For three years, anti-meat advocates, certain climate-change activists, and some small-farm organizations have used a United Nations report to accuse mainstream meat production of being a significant source of greenhouse gases, which contribute to global warming. But research by an air-quality specialist and associate professor at the University of California-Davis, Frank Mitloehner, finally puts the U.N.’s data into context. The result?
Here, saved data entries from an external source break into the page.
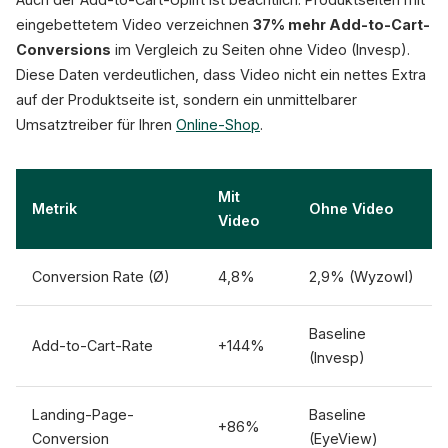
eingebettetem Video verzeichnen
37% mehr Add-to-Cart-
Conversions
im Vergleich zu Seiten ohne Video (Invesp).
Diese Daten verdeutlichen, dass Video nicht ein nettes Extra
auf der Produktseite ist, sondern ein unmittelbarer
Umsatztreiber für Ihren
Online-Shop
.
Mit
Metrik
Ohne Video
Video
Conversion Rate (Ø)
4,8%
2,9% (Wyzowl)
Baseline
Add-to-Cart-Rate
+144%
(Invesp)
Landing-Page-
Baseline
+86%
Conversion
(EyeView)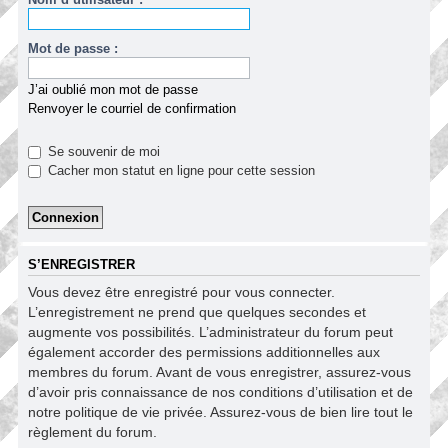
Mot de passe :
J’ai oublié mon mot de passe
Renvoyer le courriel de confirmation
Se souvenir de moi
Cacher mon statut en ligne pour cette session
S’ENREGISTRER
Vous devez être enregistré pour vous connecter.
L’enregistrement ne prend que quelques secondes et
augmente vos possibilités. L’administrateur du forum peut
également accorder des permissions additionnelles aux
membres du forum. Avant de vous enregistrer, assurez-vous
d’avoir pris connaissance de nos conditions d’utilisation et de
notre politique de vie privée. Assurez-vous de bien lire tout le
règlement du forum.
Livestock production isn’t nearly the climate bugaboo that some activists claim.

The report, "Livestock’s Long Shadow," issued in 2006 by the U.N.’s Food and Agriculture Organization, claims that livestock production is responsible for 18 percent of global greenhouse gas production – more, Mitloehner points out, "than all transportation, including planes, trains, cars, trucks, and ships, combined." As he told MEATPOULTRY.com: "That piqued our interest."

He and his team checked the U.S. Environmental Protection Agency’s data as well as data from California’s Energy Commission. Both agencies report that all of agriculture, not just livestock production, contributes about six percent of greenhouse gases, with about half that total coming from livestock. "Where do the discrepancies come from? The U.N. report is global and is an average," the professor said. "You come to the conclusion that Third World countries have a very different carbon portfolio than developed countries do. For example, in Ethiopia they have many more livestock animals than they have cars, so livestock production contributes a much greater percentage of greenhouse gases there than cars do."

In his study of the U.N.’s data, titled "Clearing the Air: Livestock’s Contribution to Climate Change," co-authored with Maurice Pitesky and Kimberly Stackhouse, who are both also on the UC-Davis faculty, Mitloehner writes that the U.N. report "has been most instrumental in pointing the public attention to the kinds of environmental consequences in which livestock production can potentially result, with special emphasis on climate change. Unfortunately, some of the report’s key conclusions (i.e., livestock produces more GHG [anthropegenic greenhouse gases] than transportation) have been applied regionally and out of their intended context, leading to significant consequences on major public policy affairs. For example, the statement that 18 percent of anthropogenic global GHGs is caused by livestock production and that livestock produces more GHG than transportation (FAO, 2007) is based on inappropriate or inaccurate scaling of predictions, and thus is open to intensive debate throughout the scientific community. Livestock production in most countries of the developed world (e.g., United States and Europe) has a relatively small GHG contribution within the overall carbon portfolios, dwarfed by large transportation, energy, and other industry sectors. In contrast, livestock production in the developing world can be a dominant contributor to a country’s GHG portfolio, due to the developing world’s significantly smaller transportation and energy sectors."

Mitloehner told MEATPOULTRY.com that those who have used the U.N. report to criticize mainstream meat production have missed a key point in the document: the FAO advocates more, not less, intensive meat production. With a global population of 9.3 billion predicted by 2040, meat production will need to double to keep the world’s demand for animal protein satisfied. The report notes that the chief source of greenhouse gases from livestock production isn’t the animals themselves but deforestation for livestock production. Confined feeding operations, common in the U.S. and other major developed meat-producing nations, actually reduce the need for deforestation and make better use of resources, according to the professor. "We’re growing more forest in the U.S. than we did 10 years ago," he said, adding: "We’re also producing more food today with fewer resources. That means we’re reducing, not increasing, the environmental impact of food and meat production. Meat production has become less land-hungry. This is factual. And it makes sense."

He also pointed out that the U.N. report does not speculate what the GHG impact would be if livestock production were completely eliminated. "While never explicitly stated in any publication, the idea that if livestock were simply eliminated, 18 percent of anthropogenic GHGs would also be eliminated as well, is unrealistic. In fact, many of the resources previously dedicated to domesticated livestock would be utilized by other human activities, many of which produce much greater climate change impacts," he wrote in "Clearing the Air."

Mitloehner told MEATPOULTRY.com that he’s disappointed, however, that agriculture is not more active in climate-change negotiations. In December of this year, the U.N. hosts a major climate-change conference in Copenhagen; nations and industries from all over the world will be represented. "But two industries have chosen not to participate," he said. "Agriculture and forestry. And both of them need to be part of this discussion. This is an important discussion, a good discussion."